In eenvoudige bewoordingen kan het celmembraan worden beschouwd als de huid of beschermende barrière van de cel.Het houdt alle interne componenten mdash;of cytoplasma mdash;van een cel erin en de externe items daarbuiten.Het belangrijkste doel is om de integriteit van de cel te handhaven en te bepalen wat de cel kan binnenkomen en verlaten.

Het celmembraan bestaat uit een lipide dubbellaag.De lipidemoleculen worden gevormd in twee rijen, elke rij is een spiegelbeeld van de andere rij.Twee delen vormen de structuur van de lipidemoleculen - een hydrofoob en een hydrofiel gedeelte.De hydrofobe sectie vermijdt water en waterachtige moleculen en gezichten naar binnen, waardoor het midden van de lipide dubbellaagse bestaat, terwijl het hydrofiele gedeelte water of waterachtige moleculen aantrekt en naar buiten wordt gezichten.De basis van het vloeistofmozaïekmodel kan dus worden vastgesteld.
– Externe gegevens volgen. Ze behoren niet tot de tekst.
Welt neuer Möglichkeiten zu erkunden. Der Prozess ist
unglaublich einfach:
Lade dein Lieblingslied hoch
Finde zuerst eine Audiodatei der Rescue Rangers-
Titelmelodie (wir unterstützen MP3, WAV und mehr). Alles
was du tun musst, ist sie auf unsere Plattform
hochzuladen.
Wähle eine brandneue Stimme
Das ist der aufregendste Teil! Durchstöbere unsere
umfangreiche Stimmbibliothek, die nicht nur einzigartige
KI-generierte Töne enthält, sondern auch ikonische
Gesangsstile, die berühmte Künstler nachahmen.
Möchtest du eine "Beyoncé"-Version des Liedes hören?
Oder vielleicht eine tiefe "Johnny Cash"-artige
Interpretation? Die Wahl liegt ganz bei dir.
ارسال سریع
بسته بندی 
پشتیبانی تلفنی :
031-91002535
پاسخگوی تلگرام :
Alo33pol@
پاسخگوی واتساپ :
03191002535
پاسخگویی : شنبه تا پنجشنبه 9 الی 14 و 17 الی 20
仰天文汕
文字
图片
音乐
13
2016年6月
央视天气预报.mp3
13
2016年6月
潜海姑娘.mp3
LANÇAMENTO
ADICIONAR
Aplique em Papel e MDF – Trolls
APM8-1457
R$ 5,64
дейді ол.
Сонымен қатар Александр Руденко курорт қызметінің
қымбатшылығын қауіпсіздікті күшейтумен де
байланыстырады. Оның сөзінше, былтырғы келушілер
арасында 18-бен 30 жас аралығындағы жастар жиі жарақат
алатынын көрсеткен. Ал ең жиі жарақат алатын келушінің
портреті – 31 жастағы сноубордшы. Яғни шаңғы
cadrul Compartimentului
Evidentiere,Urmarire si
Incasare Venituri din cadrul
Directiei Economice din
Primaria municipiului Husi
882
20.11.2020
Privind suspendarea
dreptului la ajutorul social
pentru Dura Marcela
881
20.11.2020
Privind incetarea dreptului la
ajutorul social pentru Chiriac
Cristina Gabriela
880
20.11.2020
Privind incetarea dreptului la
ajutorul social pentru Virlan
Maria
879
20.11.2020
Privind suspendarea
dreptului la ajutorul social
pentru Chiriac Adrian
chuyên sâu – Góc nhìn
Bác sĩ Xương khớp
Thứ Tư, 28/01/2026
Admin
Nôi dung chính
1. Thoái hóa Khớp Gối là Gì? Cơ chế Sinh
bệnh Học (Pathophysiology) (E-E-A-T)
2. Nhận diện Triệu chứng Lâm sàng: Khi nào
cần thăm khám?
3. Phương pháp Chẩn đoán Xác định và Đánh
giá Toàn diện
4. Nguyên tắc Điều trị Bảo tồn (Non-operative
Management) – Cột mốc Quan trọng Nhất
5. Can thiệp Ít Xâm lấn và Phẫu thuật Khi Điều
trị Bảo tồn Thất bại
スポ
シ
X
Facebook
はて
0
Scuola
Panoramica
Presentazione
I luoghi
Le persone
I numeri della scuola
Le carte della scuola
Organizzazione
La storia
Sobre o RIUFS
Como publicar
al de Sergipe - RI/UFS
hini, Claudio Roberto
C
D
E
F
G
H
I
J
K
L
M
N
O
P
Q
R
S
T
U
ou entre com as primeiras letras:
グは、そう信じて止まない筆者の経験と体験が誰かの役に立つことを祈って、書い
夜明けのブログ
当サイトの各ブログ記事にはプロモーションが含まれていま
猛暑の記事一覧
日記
Het vloeibare mozaïekmodel van het celmembraan werd ontdekt in 1972. Het beschrijft de opstelling van eiwitten in of op de lipide dubbellaag.De eiwitten worden er op veel verschillende manieren in ingevoegd en vormen een mozaïek van eiwitten.Eiwitten die de lipide dubbellaag kruisen, zijn belangrijk voor het transport van kleine moleculen over het membraan.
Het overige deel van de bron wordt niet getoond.